HOW TO COMPLETE THIS TASK: What is needed here is an exact copy of every entry.

----- EXERCISE DATA

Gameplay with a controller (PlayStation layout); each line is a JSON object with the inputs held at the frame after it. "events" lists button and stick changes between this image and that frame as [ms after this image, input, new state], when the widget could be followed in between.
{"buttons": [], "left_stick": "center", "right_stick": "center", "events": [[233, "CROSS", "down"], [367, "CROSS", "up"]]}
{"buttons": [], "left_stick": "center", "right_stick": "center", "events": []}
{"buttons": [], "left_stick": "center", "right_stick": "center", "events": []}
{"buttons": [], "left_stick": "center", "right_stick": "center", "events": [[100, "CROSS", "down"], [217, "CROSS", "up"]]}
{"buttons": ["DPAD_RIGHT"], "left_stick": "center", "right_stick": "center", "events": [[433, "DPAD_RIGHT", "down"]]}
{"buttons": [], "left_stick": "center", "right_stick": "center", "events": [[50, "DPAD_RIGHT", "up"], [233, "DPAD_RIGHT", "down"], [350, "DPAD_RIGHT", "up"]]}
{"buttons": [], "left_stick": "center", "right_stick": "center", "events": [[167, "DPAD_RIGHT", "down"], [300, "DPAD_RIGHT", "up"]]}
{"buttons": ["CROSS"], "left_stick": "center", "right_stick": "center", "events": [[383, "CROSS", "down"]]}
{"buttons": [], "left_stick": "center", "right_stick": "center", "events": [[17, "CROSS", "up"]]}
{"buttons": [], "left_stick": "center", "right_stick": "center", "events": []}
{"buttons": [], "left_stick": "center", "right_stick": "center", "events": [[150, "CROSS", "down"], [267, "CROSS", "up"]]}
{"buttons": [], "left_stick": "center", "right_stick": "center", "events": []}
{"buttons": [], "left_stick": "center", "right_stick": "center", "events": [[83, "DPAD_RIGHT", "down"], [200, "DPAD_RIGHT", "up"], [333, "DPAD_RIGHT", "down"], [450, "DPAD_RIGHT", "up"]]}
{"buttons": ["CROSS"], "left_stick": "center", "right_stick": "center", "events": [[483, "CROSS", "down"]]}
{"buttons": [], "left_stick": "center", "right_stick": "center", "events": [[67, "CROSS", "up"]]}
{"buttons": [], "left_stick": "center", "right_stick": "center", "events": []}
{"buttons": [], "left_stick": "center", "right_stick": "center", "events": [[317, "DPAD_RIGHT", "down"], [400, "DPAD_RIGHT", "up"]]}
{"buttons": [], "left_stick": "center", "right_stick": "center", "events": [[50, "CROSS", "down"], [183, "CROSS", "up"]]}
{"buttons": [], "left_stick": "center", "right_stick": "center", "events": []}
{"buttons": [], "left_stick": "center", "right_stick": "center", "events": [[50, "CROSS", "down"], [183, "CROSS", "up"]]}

----------

WRITTEN RESPONSE:
Gameplay with a controller (PlayStation layout); each line is a JSON object with the inputs held at the frame after it. "events" lists button and stick changes between this image and that frame as [ms after this image, input, new state], when the widget could be followed in between.
{"buttons": [], "left_stick": "center", "right_stick": "center", "events": [[233, "CROSS", "down"], [367, "CROSS", "up"]]}
{"buttons": [], "left_stick": "center", "right_stick": "center", "events": []}
{"buttons": [], "left_stick": "center", "right_stick": "center", "events": []}
{"buttons": [], "left_stick": "center", "right_stick": "center", "events": [[100, "CROSS", "down"], [217, "CROSS", "up"]]}
{"buttons": ["DPAD_RIGHT"], "left_stick": "center", "right_stick": "center", "events": [[433, "DPAD_RIGHT", "down"]]}
{"buttons": [], "left_stick": "center", "right_stick": "center", "events": [[50, "DPAD_RIGHT", "up"], [233, "DPAD_RIGHT", "down"], [350, "DPAD_RIGHT", "up"]]}
{"buttons": [], "left_stick": "center", "right_stick": "center", "events": [[167, "DPAD_RIGHT", "down"], [300, "DPAD_RIGHT", "up"]]}
{"buttons": ["CROSS"], "left_stick": "center", "right_stick": "center", "events": [[383, "CROSS", "down"]]}
{"buttons": [], "left_stick": "center", "right_stick": "center", "events": [[17, "CROSS", "up"]]}
{"buttons": [], "left_stick": "center", "right_stick": "center", "events": []}
{"buttons": [], "left_stick": "center", "right_stick": "center", "events": [[150, "CROSS", "down"], [267, "CROSS", "up"]]}
{"buttons": [], "left_stick": "center", "right_stick": "center", "events": []}
{"buttons": [], "left_stick": "center", "right_stick": "center", "events": [[83, "DPAD_RIGHT", "down"], [200, "DPAD_RIGHT", "up"], [333, "DPAD_RIGHT", "down"], [450, "DPAD_RIGHT", "up"]]}
{"buttons": ["CROSS"], "left_stick": "center", "right_stick": "center", "events": [[483, "CROSS", "down"]]}
{"buttons": [], "left_stick": "center", "right_stick": "center", "events": [[67, "CROSS", "up"]]}
{"buttons": [], "left_stick": "center", "right_stick": "center", "events": []}
{"buttons": [], "left_stick": "center", "right_stick": "center", "events": [[317, "DPAD_RIGHT", "down"], [400, "DPAD_RIGHT", "up"]]}
{"buttons": [], "left_stick": "center", "right_stick": "center", "events": [[50, "CROSS", "down"], [183, "CROSS", "up"]]}
{"buttons": [], "left_stick": "center", "right_stick": "center", "events": []}
{"buttons": [], "left_stick": "center", "right_stick": "center", "events": [[50, "CROSS", "down"], [183, "CROSS", "up"]]}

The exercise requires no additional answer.